A different group of boys begin to speak up. “We know it’s wrong to hurt people. Some people don’t think like that, they feel better for hurting someone. Or they can do it for the fame, to get in with people. They’re the ones not in school, who don’t care about anything or what happens. But it’s not just them, they come from schools like this too.”
A boy starts talking about ‘better futures’ so I ask him what he means. “If you have a better future, if you know you can have a better future, you won’t do this kind of thing,” he says. “Improving confidence, so you’re not always scared.”
Almost unanimously, the group think the problem is getting worse. There’s also a sense of resignation about it. When I ask what could be done, they shrug their shoulders. “Nothing.” Can adults do anything? “They can’t do much most of the time, outside school,” a boy says. “That’s why you have to protect yourself.”
Two days later I’m sitting in a youth court waiting for the two brothers charged with stabbing the teenagers in the shopping centre to be called. First though, a 16-year-old-boy appears on an unrelated case and pleads guilty to possessing three knives – one flick knife and two kitchen knives.
His lawyer makes an impassioned defence – the boy is robbed at knife point on a regular basis, this is the reality youth face daily in London, he felt he needed the knives to protect himself, he’s scared.
Then the teenager is allowed to speak and again, he says he’s scared. By the time his father stands up, the boy’s mother is in tears. “We are a good family,” he says. “I work full time as a project manager, my wife works full time in early years and is studying part time. We set a good example to our children but this is the situation for ethnic minorities and his age group, surrounded by gangs and people who will use weapons to rob. He lives with this every day and fears for himself, the pressure had got to him.” The boy was given a referral order and the case closed.
Then the two brothers walked in. They were absolutely tiny. The pair of them stood to say their names and hear the charges in matching shirts, trousers and puffa jackets. The magistrates decided, because of the seriousness of the charges, that they had to send the teenagers to a crown court in a few weeks time.
Children always have and always will fight. But if it involves weapons, the fight ends with one child wounded or dead and the other in the criminal justice system.

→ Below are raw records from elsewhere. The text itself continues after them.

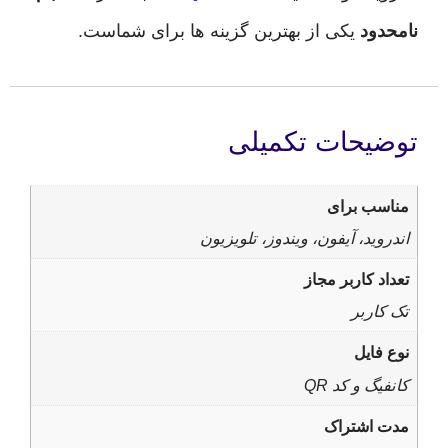
ود
یکی از بهترین گزینه ها برای شماست.
یحات تکمیلی
ب برای
ید، آیفون، ویندوز، تلویزیون
 کاربر مجاز
ربر
ایل
 و کد QR
اشتراک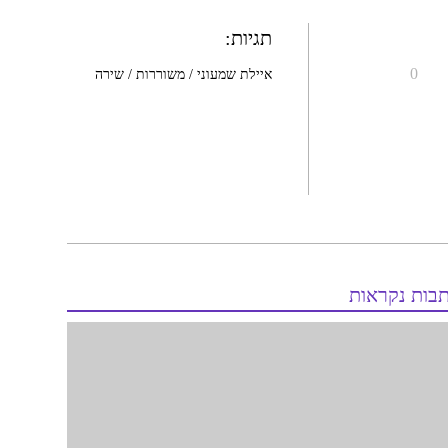
תגיות:
0
איילת שמעוני
משוררות
שירה
בות נקראות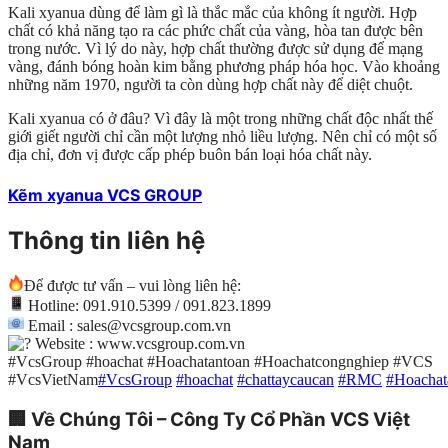
Kali xyanua dùng để làm gì là thắc mắc của không ít người. Hợp
chất có khả năng tạo ra các phức chất của vàng, hòa tan được bên
trong nước. Vì lý do này, hợp chất thường được sử dụng để mạng
vàng, đánh bóng hoàn kim bằng phương pháp hóa học. Vào khoảng
những năm 1970, người ta còn dùng hợp chất này để diệt chuột.
Kali xyanua có ở đâu? Vì đây là một trong những chất độc nhất thế
giới giết người chỉ cần một lượng nhỏ liều lượng. Nên chỉ có một số
địa chỉ, đơn vị được cấp phép buôn bán loại hóa chất này.
Kẽm xyanua VCS GROUP
Thông tin liên hệ
Để được tư vấn – vui lòng liên hệ:
Hotline: 091.910.5399 / 091.823.1899
Email : sales@vcsgroup.com.vn
Website : www.vcsgroup.com.vn
#VcsGroup #hoachat #Hoachatantoan #Hoachatcongnghiep #VCS
#VcsVietNam
#VcsGroup
#hoachat
#chattaycaucan
#RMC
#Hoachat
🏢
Về Chúng Tôi – Công Ty Cổ Phần VCS Việt
Nam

Sandra Dougan is struggling under the weight of this reality after her 17 year old son, Fico, was stabbed to death back in September. Sitting on a sofa in her family home, she told me:
“It has never been the same. Every now and then my mind wanders over his death and I am weeping. I try to understand why it happened to him and in that way. My sense of pride for being a mother and for living is diminished.”

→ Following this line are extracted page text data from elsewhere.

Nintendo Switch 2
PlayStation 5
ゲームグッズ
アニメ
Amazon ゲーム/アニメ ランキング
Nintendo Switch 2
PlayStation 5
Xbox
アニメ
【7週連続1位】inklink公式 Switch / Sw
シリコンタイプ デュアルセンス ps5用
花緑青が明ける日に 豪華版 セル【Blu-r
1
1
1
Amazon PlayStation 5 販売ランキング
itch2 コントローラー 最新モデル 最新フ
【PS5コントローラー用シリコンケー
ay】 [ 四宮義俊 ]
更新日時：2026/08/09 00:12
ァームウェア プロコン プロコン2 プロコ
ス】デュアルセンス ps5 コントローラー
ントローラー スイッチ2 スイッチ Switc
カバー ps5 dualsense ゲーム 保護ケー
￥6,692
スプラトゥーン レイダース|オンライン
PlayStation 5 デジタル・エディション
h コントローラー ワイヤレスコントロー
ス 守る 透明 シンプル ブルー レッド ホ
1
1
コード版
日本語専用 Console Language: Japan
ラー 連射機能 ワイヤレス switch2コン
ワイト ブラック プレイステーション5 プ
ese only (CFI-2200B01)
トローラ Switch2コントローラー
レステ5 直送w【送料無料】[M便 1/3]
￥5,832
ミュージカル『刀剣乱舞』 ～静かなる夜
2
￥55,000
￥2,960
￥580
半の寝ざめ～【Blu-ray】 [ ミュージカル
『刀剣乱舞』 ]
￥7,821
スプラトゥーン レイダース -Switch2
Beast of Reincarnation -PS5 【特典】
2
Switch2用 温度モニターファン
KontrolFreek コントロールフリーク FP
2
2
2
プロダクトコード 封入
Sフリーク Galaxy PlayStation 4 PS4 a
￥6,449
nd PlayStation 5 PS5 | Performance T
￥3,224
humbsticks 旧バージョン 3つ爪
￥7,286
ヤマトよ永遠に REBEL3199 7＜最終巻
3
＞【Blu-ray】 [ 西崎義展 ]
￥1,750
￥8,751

She now runs fortnightly meetings for Fico’s friends to discuss their hopes and fears. When they talked about what they would do with power, she said: “One boy said he wanted to stop gun crime, another said knife crime. One said he wanted to get rid of poverty and one to make everyone equal.”
She said the teenagers had too much time and freedom, that some resented the fact their parents were out working all the time. “I have to tell them, as a mother, that their parents are working hard like that to protect and provide for them – it does not give children the licence to do what they like,” she said.
It is not having high expectations to think children shouldn’t run home from school scared, shoudn’t carry knives and shouldn’t know anyone else who does either. It’s just normal – or should be.
It’s not the coverage of these incidents that gives Croydon a bad reputation, it’s the fact teenagers are carrying knives and using them against each other.
Twelve-year-olds are stabbing each other and all anyone can say is that crime is falling. There’s more than just one problem.